本書は「文学を食べる」というタイトルの新聞連載をまとめたもので、食べ物や飲み物が出てくる小説やエッセイ、詩、短歌、俳句などを取り上げ、作品中ではたす料理の意義を作者や登場人物と絡めて紹介しつつ、食文化史からの観点を加え、料理と作品の隠れた一面を浮かび上がらせる。また、ハルノ宵子氏による暖かみのあるイラストも、おいしさを増している。

取り上げている料理は、吉本ばなな『キッチン』のカツ丼や森鷗外『雁』の鯖の味噌煮、斎藤茂太『茂吉の周辺』の長崎チャンポン、佐藤春夫「秋刀魚の歌」の秋刀魚、吉本隆明「わたしが料理を作るとき」のネギ弁当など百種類もあり、コーヒーやワインといった飲み物、さらにはアイスクリームやカステラのようなデザートまで取り揃えてある。

例えば「冷奴」。取り上げる作品は安岡章太郎『酒屋へ三里、豆腐屋へ二里』である。 表題作の中で「毎朝、豆腐ばかり食うようになった」「やはり生のまま冷奴で食うのが一番いい」と「冷奴」への生真面目な執着を紹介する。

胆のうと心筋梗塞で半年間入院、手術を受けた安岡は、退院後も多摩川べりをよく散歩した。
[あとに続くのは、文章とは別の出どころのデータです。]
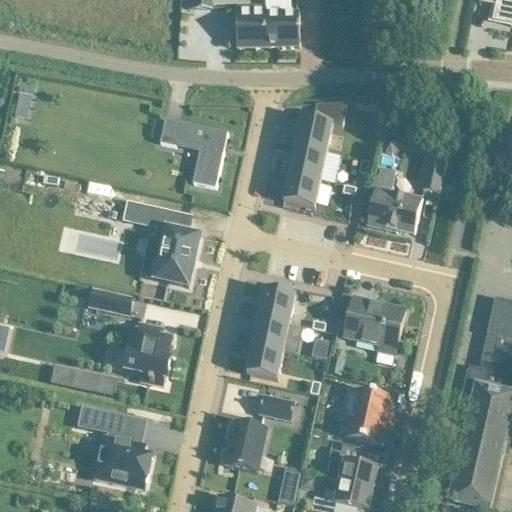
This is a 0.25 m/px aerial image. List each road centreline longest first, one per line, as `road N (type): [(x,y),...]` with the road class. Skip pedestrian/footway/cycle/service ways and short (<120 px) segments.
road 1 (residential): [(400,511),(448,298),(442,286),(239,239)]
road 2 (residential): [(239,239),(181,511)]
road 3 (unclassified): [(266,79),(168,74),(0,42)]
road 4 (residential): [(266,79),(239,239)]
road 5 (unclassified): [(407,74),(266,79)]
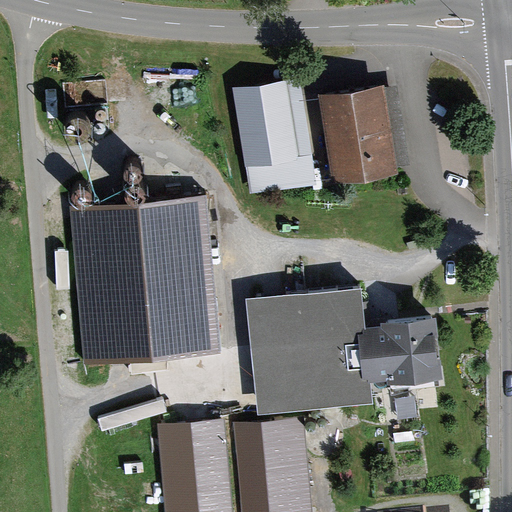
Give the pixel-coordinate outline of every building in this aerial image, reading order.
[(317,177),(298,72),(233,84),(251,189),(317,177)] [(383,77),(320,87),(329,144),(334,174),(397,164),(383,77)] [(203,192),(70,205),(85,357),(218,345),(203,192)] [(360,279),(248,292),(260,407),(373,395),(370,373),(365,374),(358,321),(365,320),(360,279)] [(444,369),(436,307),(382,313),(382,318),(375,319),(365,320),(358,321),(365,374),(370,373),(387,371),(388,376),(444,369)] [(313,511),(304,414),(233,421),(241,511),(313,511)] [(230,511),(222,417),(158,422),(165,511),(230,511)]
コースの一つに等々力渓谷があり、その崖上に近い路地に豆腐屋があった。そこの「豆腐は渓谷の湧水の水質がいいせいか、食ってみるとなかなか旨かった」とある。そして安岡は兵隊時代、満州で食べた油臭い豆腐のことを思い出し、豆腐のおいしさには水質が関係していると述懐する。

日本の豆腐は第二次世界大戦中に凝固剤の「にがり」が、飛行機の材料として軍需用に統制され、代わりに「澄まし粉」が使用されることになった。「澄まし粉」で凝固させた豆腐は、保水性がよく、舌ざわり滑らかで戦後も定着したが、最近では、自然志向やグルメ志向により再びにがりの使用が増えているそうだ。

シンプルな料理の筆頭である「冷奴」は、「戦争」という極めて苛酷な記憶を呼び起こす料理だった。そんな「冷奴」を安岡は何故よく食べたのか。著者は「渓谷から湧き出す水の質のよさ、それでつくられる豆腐のおいしさ。それは自己再生の願いが込められた味だったのだろう」と記す。

「もくじ」を見ると百種類の料理名がずらりと並んでいる。まるでレストランのメニューのようだ。そこで、食をそそるものを店に注文するようにページを開いてみる。一話一話味わっていくうちに、いつしか自分が文学グルメになっていることに気づく。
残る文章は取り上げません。